In the context of supervised learning, the lack of known labels raises a significant difficulty for training deep neural network MLC models. Most existing MLC approaches assume that datasets are fully labeled, which limits research on the effective training of MLC models using partially labeled datasets—those more closely aligned with real-world scenarios.

 

This thesis aims to address such issues by developing approaches that can effectively train MLC models with various partially labeled datasets:

(1) The performance of models trained with Assume Negative-based and pseudo-labeling approaches is inevitably harmed by wrong pseudo-labels.

To this end, the proposed post-trained method called Category-wise Fine-Tuning employs clean known labels to fine-tune the logistic regressions of trained models individually to precisely calibrate predictions of each category.

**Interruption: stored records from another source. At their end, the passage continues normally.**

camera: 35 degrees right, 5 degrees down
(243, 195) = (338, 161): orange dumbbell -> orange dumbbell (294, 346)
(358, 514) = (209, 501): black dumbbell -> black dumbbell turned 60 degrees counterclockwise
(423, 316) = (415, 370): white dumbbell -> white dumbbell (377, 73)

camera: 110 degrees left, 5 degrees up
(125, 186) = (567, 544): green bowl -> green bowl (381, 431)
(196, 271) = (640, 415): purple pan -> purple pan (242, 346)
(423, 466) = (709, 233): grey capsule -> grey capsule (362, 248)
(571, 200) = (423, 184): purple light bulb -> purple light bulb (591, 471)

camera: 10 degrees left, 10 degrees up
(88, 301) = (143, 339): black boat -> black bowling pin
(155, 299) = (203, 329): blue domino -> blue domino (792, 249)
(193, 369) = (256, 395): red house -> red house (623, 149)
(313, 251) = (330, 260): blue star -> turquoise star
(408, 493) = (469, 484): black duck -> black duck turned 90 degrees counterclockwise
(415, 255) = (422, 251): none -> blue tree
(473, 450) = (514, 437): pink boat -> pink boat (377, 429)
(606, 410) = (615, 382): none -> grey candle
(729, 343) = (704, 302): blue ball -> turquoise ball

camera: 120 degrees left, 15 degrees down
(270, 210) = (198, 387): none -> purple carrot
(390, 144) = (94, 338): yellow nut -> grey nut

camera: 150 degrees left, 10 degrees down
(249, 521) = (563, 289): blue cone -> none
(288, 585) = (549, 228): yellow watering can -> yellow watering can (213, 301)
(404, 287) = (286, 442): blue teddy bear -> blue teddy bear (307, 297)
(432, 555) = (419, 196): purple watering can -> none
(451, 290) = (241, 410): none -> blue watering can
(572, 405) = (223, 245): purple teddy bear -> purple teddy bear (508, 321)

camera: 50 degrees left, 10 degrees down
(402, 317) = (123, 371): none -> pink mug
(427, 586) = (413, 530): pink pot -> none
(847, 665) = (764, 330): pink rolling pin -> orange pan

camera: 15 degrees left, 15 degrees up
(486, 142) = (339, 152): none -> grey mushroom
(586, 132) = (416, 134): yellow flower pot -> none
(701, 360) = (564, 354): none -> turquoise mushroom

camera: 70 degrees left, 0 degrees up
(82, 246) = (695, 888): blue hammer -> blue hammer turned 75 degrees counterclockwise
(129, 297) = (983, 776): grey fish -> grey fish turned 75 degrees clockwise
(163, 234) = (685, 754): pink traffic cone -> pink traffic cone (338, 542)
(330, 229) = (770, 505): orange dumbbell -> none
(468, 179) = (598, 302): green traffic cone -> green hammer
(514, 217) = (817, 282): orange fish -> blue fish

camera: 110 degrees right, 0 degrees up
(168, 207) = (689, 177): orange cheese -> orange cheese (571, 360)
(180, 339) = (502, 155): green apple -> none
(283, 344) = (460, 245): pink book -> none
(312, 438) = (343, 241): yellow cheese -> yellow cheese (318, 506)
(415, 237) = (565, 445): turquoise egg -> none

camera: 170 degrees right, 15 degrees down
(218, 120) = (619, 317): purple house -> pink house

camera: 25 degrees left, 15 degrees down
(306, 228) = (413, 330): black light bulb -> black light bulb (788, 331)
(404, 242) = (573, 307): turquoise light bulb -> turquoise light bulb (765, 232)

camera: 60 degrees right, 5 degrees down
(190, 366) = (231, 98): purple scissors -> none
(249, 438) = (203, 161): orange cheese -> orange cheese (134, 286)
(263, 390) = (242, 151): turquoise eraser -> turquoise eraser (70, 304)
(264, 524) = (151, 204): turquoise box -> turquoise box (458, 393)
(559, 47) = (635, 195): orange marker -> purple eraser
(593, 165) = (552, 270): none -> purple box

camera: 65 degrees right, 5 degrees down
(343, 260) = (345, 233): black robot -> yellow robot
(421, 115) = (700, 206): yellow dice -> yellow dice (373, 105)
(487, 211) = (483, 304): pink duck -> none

(2) Existing pseudo-labeling approaches usually produce poorly calibrated models. To this end, the proposed framework called calibration-aware Thresholding-free Pseudo-Labeling produces pseudo-labels based on probabilities calibrated by an interactively learned individual graph neural network calibrator, plus an innovative re-parameterization method to reduce calibration errors without introducing extra inference costs.

(3) Due to the existence of unknown labels, most sample-mixing data augmentation methods cannot be effectively utilized to enlarge the magnitude of training samples to avoid overfitting. To this end, the proposed new method called LogicMix naturally mixes unknown labels by OR's logical equivalences, without replacement with constants.

 

The proposed three approaches are comprehensively evaluated on at least 3 public benchmarking datasets. They present competitive results to other state-of-the-art approaches.

In particular, state-of-the-art performance on 5 datasets is achieved, including CheXpert, MS-COCO, OpenImages-v3, VG-200, and Pascal VOC 2007.